• [Information shown]:
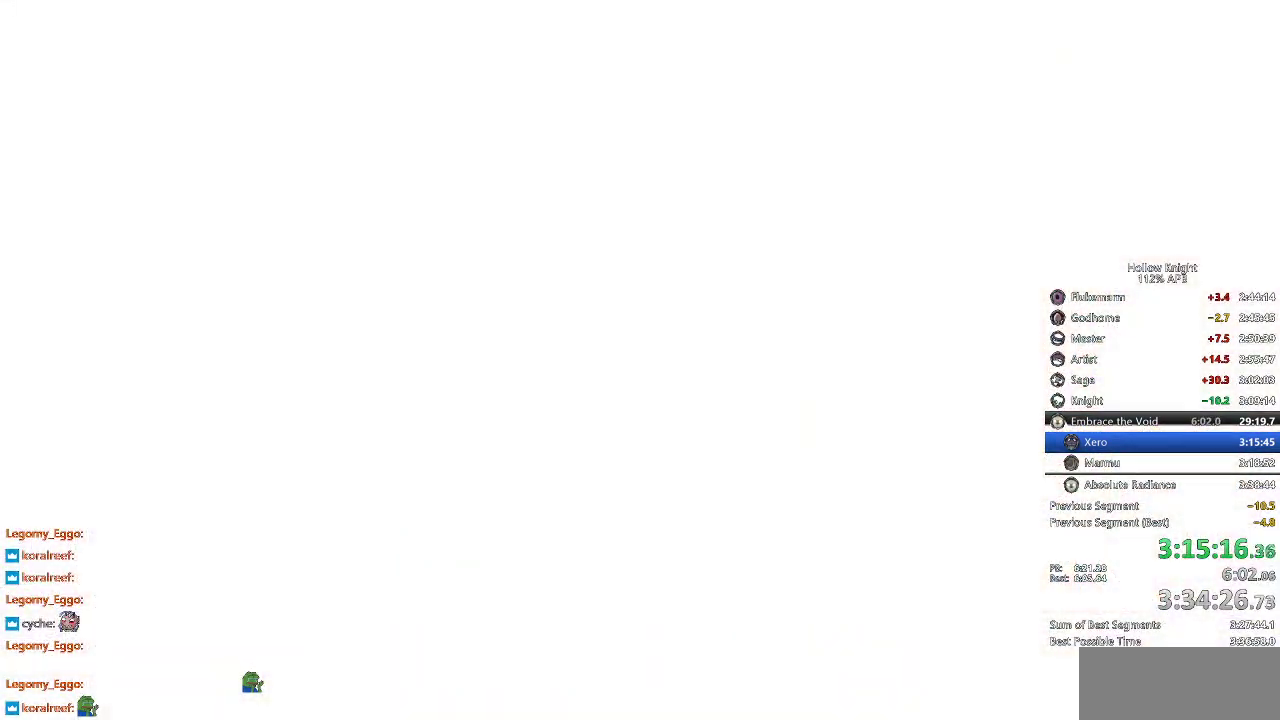
{"keys": ["right"], "events": [[33, "down", "down"], [66, "right", "down"], [133, "down", "up"], [166, "right", "up"], [250, "right", "down"], [300, "right", "up"], [350, "right", "down"], [433, "right", "up"], [483, "right", "down"]]}
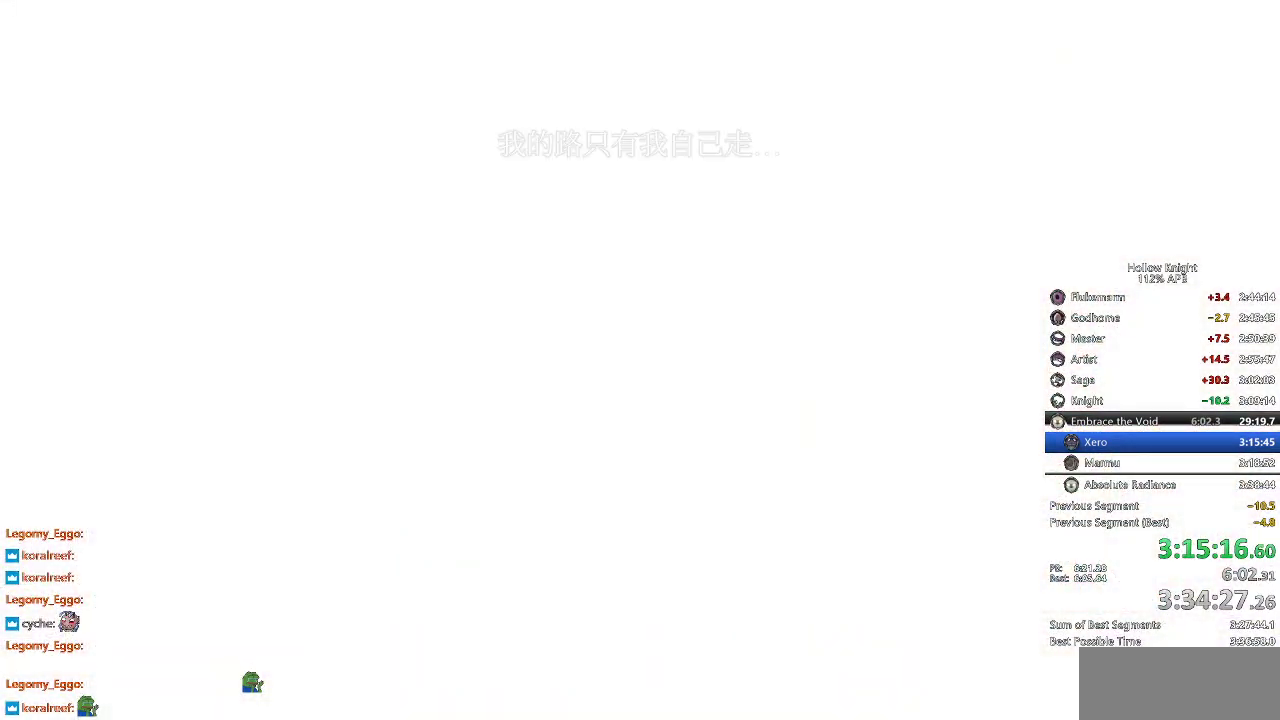
{"keys": [], "events": [[83, "right", "up"], [133, "right", "down"], [250, "right", "up"], [283, "right", "down"], [466, "right", "up"]]}
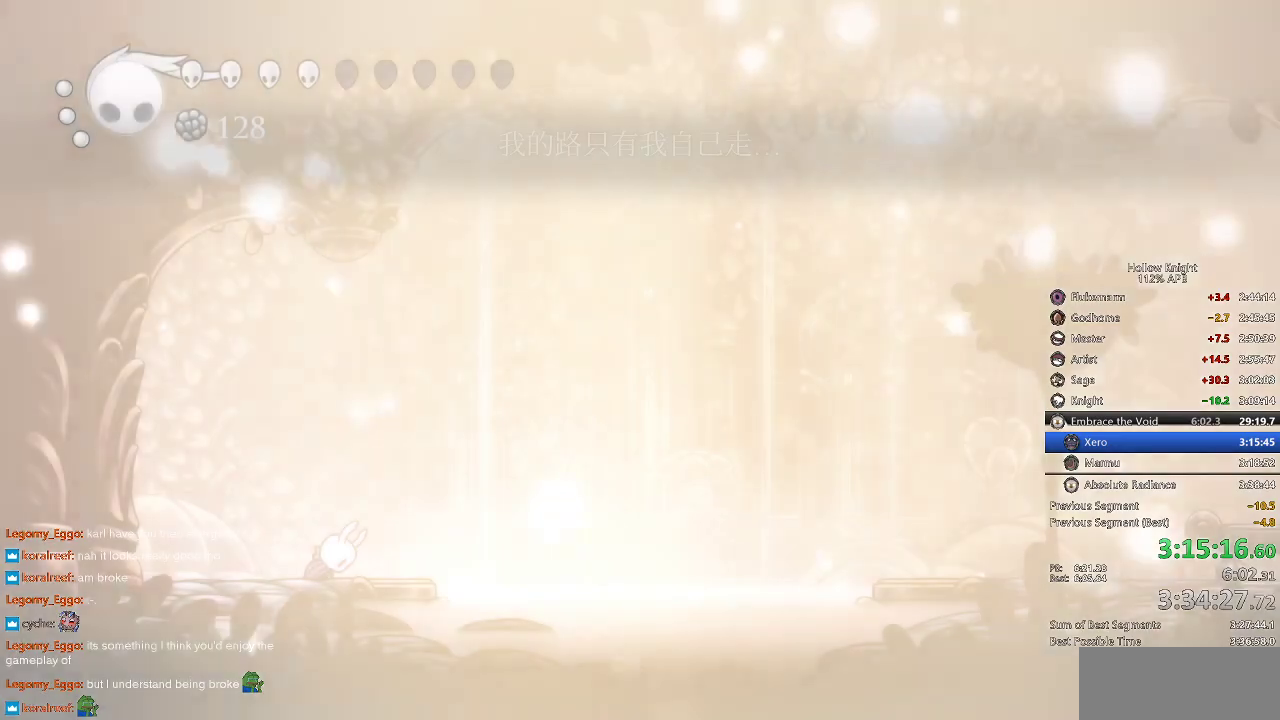
{"keys": [], "events": [[16, "right", "down"], [116, "right", "up"], [166, "right", "down"], [250, "right", "up"], [300, "right", "down"], [333, "right", "up"], [433, "right", "down"], [483, "right", "up"]]}
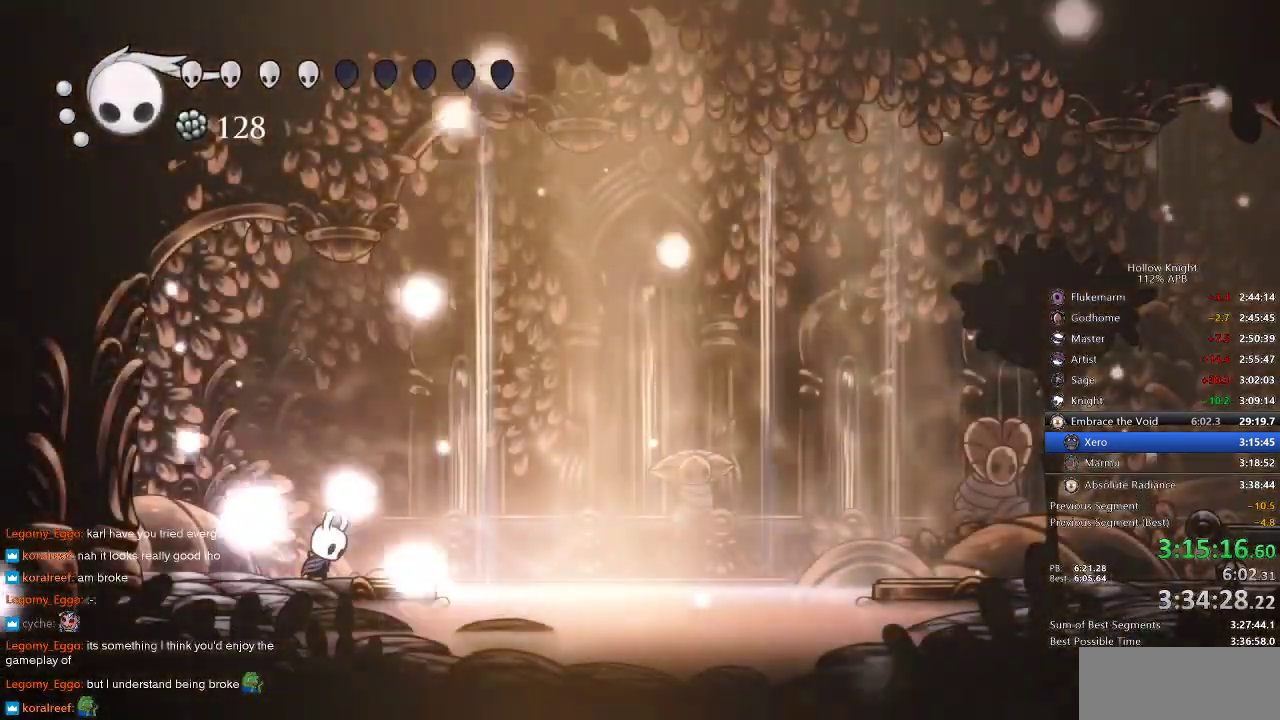
{"keys": ["jump", "right"], "events": [[83, "right", "down"], [450, "jump", "down"]]}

• [What the task asks]: Repeat the listing exactly, pictures excluded.

• [Answer]:
{"keys": ["right"], "events": [[33, "down", "down"], [66, "right", "down"], [133, "down", "up"], [166, "right", "up"], [250, "right", "down"], [300, "right", "up"], [350, "right", "down"], [433, "right", "up"], [483, "right", "down"]]}
{"keys": [], "events": [[83, "right", "up"], [133, "right", "down"], [250, "right", "up"], [283, "right", "down"], [466, "right", "up"]]}
{"keys": [], "events": [[16, "right", "down"], [116, "right", "up"], [166, "right", "down"], [250, "right", "up"], [300, "right", "down"], [333, "right", "up"], [433, "right", "down"], [483, "right", "up"]]}
{"keys": ["jump", "right"], "events": [[83, "right", "down"], [450, "jump", "down"]]}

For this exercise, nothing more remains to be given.